In 2014, the New Orleans Jazz & Heritage Foundation opened the George and Joyce Wein Jazz & Heritage Center, an education and community facility that offers free music classes in the city’s Tremé section. He said it gave him great pleasure “to drive down North Rampart Street to see their names across the top of a building in a city where Joyce was not welcome in the first meetings to discuss the festival in New Orleans.”

Though he slowed down in later years, Wein was still active not only in Newport, but before the pandemic, he enjoyed going to jazz clubs several nights a week, sharing gourmet dinners with friends, collecting and sampling wines from around the world and playing piano and singing for guests at his Eastside home. As a pianist, he recorded over 10 records, including Wein, Women and Song, George Wein and the Newport All-Stars, and Swing That Music. He made his last public performance in 2019 in Newport at a pre-festival concert and he presented his band, the Newport All-Stars, at the 2010 and 2012 jazz festivals.

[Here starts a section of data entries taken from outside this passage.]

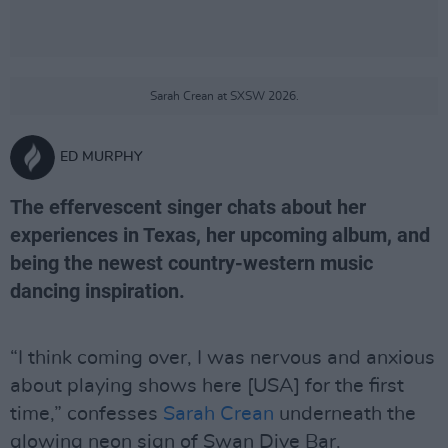
Sarah Crean at SXSW 2026.
ED MURPHY
The effervescent singer chats about her
experiences in Texas, her upcoming album, and
being the newest country-western music
dancing inspiration.
“I think coming over, I was nervous and anxious
about playing shows here [USA] for the first
time,” confesses
Sarah Crean
underneath the
glowing neon sign of Swan Dive Bar.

“The mark of a great business leader is to be able to take an idea and build it into something memorable, something wonderful for the world to enjoy,” said Bruce Gordon, who was President of Verizon Retail Markets when he first met Wein 20 years ago and now succeeds him as Chairman of Newport Festivals Foundation. “As a young man of just 25, George listened to a dream, created an idea and built a team to help nurture it. It also takes someone very special like George to know that, while your mind is still sharp, you can handpick the people to carry on your legacy. To be able to live long enough to watch it flourish is an added blessing. But, most importantly, George was not just a business colleague, he was friend and family to me and my wife, Tawana, to the entire board and to the team of people with whom he surrounded himself, many who had worked with him for multiple decades. To say that we loved him and will miss him is an understatement.”

The Newport Jazz and Folk Festivals are Wein’s greatest endeavors, but his true legacy is that he proved that jazz and folk music can be presented to the public with quality and dignity beyond the clichéd confines of nightclubs and coffeehouses and brought into the light of day, where everyone can mingle and swing in harmony. And, he also proved that one can have a good life from doing exactly what you love. As he told National Public Radio in 2014, “Jazz will go where musicians take it, because they’ll always want to play. And, as long as they want to play, somebody’s going to listen.”

George Wein is survived by his nieces Margie Wein of Brooklyn, NY, and Carol Wein of Watertown, MA; sister-in-law Theodora McLaurin of Chestnut Hill, MA; and long-time friend, Dr. Glory Van Scott of New York City. George and Joyce had no biological children, but he loved and nurtured dozens of festival “children and grandchildren” around the world.

It was George’s wish that any memorial tributes be made in the form of charitable donations to Newport Festivals Foundation, the 501 (c)(3) non-profit corporation he established in 2010 to preserve the Newport Jazz and Folk Festivals. Donations can be made at www.newportfestivals.org/george or by mail at Newport Festivals Foundation, PO Box 650, Essex, MA 01929.